#### Document extract

Hedge fund manager buys drug company, raises price of pill from $13.50 to $750

Martin Shkreli (above) is a former hedge fund manager and the current CEO of Turing Pharmaceuticals. In August Shkreli bought a drug called Daraprim. It's been around for 62 years and is used to treat toxoplasmosis, a life-threatening parasitic infection. "Turing immediately raised the price to $750 a tablet from $13.50, bringing the annual cost of treatment for some patients to hundreds of thousands of dollars," reports the New York Times.

It's fun to single out Shkreli for his questionable ethics, but plenty of other pharmaceutical companies also jack up the the price of formerly cheap drugs to levels that will bankrupt people who need them. The antibiotic Doxycycline was $20 a bottle in 2013. Today, the same bottle costs $1,849. Cycloserine, a tuberculosis treatment, used to cost $500 for a 30 pill bottle, until Rodelis Therapeutics acquired the drug and increased the price to $10,800.

Dataset entries:
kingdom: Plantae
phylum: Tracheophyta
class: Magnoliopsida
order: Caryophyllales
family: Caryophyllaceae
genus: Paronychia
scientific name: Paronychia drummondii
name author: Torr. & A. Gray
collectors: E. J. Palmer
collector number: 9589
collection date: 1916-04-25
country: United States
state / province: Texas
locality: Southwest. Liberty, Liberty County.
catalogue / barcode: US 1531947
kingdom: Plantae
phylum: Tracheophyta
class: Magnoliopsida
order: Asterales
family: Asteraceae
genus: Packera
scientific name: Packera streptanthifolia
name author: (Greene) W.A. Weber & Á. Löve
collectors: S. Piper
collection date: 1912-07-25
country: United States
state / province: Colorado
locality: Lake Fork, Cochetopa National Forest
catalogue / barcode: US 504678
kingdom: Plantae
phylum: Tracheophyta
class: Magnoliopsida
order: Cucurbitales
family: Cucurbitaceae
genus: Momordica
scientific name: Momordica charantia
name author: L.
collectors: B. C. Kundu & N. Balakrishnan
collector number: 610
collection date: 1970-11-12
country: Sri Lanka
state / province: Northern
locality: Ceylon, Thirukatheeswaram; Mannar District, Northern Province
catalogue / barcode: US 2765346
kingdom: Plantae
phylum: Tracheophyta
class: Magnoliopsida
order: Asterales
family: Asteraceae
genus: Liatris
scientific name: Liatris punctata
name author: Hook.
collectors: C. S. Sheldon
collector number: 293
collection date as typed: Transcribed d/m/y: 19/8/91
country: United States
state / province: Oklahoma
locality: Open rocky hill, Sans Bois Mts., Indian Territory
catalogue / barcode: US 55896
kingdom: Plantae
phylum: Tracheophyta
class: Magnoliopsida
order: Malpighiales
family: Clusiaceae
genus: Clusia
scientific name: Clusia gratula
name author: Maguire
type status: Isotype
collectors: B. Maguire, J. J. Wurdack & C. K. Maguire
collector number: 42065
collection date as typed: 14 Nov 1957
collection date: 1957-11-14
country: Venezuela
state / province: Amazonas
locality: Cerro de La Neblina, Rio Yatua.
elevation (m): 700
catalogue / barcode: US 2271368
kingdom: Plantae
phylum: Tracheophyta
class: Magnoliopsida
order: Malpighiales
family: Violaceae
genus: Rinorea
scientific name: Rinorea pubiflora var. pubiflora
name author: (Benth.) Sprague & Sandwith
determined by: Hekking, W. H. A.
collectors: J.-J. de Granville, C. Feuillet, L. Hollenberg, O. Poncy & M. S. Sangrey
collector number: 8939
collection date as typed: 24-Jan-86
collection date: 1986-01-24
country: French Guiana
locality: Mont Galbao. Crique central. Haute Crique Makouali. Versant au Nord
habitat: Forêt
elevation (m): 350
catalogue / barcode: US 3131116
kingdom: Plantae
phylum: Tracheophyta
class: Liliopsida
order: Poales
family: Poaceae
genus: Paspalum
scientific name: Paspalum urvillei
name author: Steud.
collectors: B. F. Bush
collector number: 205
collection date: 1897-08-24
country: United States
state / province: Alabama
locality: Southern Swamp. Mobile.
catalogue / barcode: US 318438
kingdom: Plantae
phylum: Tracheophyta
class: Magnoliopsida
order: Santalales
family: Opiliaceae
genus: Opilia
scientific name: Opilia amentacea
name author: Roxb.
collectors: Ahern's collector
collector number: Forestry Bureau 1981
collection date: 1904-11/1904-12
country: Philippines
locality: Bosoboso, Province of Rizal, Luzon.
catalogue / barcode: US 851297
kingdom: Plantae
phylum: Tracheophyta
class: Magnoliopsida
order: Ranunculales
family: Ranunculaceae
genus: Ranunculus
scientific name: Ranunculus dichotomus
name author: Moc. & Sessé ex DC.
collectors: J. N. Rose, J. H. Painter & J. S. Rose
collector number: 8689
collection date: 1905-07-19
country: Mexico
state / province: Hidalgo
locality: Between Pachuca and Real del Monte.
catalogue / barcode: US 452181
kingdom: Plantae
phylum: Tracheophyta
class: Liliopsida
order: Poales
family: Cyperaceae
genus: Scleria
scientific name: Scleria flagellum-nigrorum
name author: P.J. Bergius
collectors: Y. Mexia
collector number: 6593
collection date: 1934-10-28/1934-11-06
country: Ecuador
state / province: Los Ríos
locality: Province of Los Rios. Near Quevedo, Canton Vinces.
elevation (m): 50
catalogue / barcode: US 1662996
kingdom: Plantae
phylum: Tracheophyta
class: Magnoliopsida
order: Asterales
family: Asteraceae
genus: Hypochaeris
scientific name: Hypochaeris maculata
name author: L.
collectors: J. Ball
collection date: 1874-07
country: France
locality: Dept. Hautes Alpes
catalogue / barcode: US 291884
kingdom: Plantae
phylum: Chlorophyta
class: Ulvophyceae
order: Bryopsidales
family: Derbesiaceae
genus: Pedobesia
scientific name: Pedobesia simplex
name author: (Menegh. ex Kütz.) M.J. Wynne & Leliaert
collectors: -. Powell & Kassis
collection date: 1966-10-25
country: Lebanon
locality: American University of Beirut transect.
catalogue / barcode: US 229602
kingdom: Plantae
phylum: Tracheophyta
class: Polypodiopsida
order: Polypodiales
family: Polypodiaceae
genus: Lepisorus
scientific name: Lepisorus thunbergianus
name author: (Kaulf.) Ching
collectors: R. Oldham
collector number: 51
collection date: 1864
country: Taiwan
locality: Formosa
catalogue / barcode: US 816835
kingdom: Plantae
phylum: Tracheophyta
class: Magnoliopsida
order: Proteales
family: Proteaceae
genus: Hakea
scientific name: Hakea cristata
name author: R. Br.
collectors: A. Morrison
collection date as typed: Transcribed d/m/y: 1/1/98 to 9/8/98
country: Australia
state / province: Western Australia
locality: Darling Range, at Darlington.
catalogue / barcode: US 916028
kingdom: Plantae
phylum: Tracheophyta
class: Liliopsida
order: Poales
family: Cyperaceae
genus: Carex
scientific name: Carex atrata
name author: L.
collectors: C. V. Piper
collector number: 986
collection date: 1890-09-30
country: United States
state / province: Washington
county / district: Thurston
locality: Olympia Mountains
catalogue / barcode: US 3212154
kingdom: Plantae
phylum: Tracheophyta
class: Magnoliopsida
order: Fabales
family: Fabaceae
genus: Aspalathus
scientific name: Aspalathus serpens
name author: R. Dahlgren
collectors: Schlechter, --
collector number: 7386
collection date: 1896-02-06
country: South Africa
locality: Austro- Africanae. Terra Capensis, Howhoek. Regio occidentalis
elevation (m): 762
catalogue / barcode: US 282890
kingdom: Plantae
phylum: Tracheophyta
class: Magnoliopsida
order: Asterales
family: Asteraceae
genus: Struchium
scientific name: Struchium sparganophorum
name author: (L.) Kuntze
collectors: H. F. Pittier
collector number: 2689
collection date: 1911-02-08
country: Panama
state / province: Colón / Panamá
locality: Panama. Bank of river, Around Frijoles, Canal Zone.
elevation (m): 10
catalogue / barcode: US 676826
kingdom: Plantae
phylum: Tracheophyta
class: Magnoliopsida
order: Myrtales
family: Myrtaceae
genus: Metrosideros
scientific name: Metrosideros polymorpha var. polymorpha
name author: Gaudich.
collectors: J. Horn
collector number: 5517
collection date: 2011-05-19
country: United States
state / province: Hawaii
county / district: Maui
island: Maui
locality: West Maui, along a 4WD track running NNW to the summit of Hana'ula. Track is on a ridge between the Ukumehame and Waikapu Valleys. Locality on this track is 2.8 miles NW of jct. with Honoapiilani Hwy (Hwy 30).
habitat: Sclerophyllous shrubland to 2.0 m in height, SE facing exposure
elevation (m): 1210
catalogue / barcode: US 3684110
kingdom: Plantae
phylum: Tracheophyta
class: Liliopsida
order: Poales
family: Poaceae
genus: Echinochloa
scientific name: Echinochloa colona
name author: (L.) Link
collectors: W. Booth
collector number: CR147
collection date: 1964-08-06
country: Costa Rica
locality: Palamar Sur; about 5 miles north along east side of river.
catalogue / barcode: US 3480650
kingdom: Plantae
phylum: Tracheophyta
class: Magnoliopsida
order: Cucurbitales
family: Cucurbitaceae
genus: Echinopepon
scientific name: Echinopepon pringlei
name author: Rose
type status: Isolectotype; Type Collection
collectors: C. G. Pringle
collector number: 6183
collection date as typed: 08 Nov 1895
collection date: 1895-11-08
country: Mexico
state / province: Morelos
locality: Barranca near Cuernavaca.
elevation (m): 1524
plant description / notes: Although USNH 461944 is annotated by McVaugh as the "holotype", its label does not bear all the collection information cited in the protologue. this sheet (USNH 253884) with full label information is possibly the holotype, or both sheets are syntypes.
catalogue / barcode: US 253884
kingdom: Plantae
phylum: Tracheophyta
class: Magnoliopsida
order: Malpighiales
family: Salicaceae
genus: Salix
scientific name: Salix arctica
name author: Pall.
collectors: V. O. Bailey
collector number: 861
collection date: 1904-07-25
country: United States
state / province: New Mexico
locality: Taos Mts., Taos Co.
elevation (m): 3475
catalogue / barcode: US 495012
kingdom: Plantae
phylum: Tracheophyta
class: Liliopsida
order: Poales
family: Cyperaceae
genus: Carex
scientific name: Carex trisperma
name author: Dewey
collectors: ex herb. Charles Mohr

#### To do
**A)** Retype the drug-pricing article from "Martin Shkreli (above)" to "price to $10,800.".
**B)** Decide whether each statement agrees with the drug-pricing article. Answer yes or no for each and quote the deciding words. (i) Daraprim has been in existence for 62 years. (ii) Doxycycline cost $20 a bottle in 2015. (iii) Turing Pharmaceuticals acquired Cycloserine.
**C)** Carry on the drug-pricing article from where it stops.

#### Results in order
**A)**
Martin Shkreli (above) is a former hedge fund manager and the current CEO of Turing Pharmaceuticals. In August Shkreli bought a drug called Daraprim. It's been around for 62 years and is used to treat toxoplasmosis, a life-threatening parasitic infection. "Turing immediately raised the price to $750 a tablet from $13.50, bringing the annual cost of treatment for some patients to hundreds of thousands of dollars," reports the New York Times.

It's fun to single out Shkreli for his questionable ethics, but plenty of other pharmaceutical companies also jack up the the price of formerly cheap drugs to levels that will bankrupt people who need them. The antibiotic Doxycycline was $20 a bottle in 2013. Today, the same bottle costs $1,849. Cycloserine, a tuberculosis treatment, used to cost $500 for a 30 pill bottle, until Rodelis Therapeutics acquired the drug and increased the price to $10,800.

**B)**
(i) Yes: "It's been around for 62 years"
(ii) No: "The antibiotic Doxycycline was $20 a bottle in 2013."
(iii) No: "until Rodelis Therapeutics acquired the drug and increased the price to $10,800."

**C)**
As seen by his tweet last night, Shkreli's response to the overwhelmingly negative reaction to his price increase is basically "fuck you."

Watch Bloomberg's interview with Shkreli about his decision to raise the price. He admits it costs less than $1 a pill to manufacture Daraprim, yet insists at $750 a pill, "Daraprim is still underpriced relative to its peers."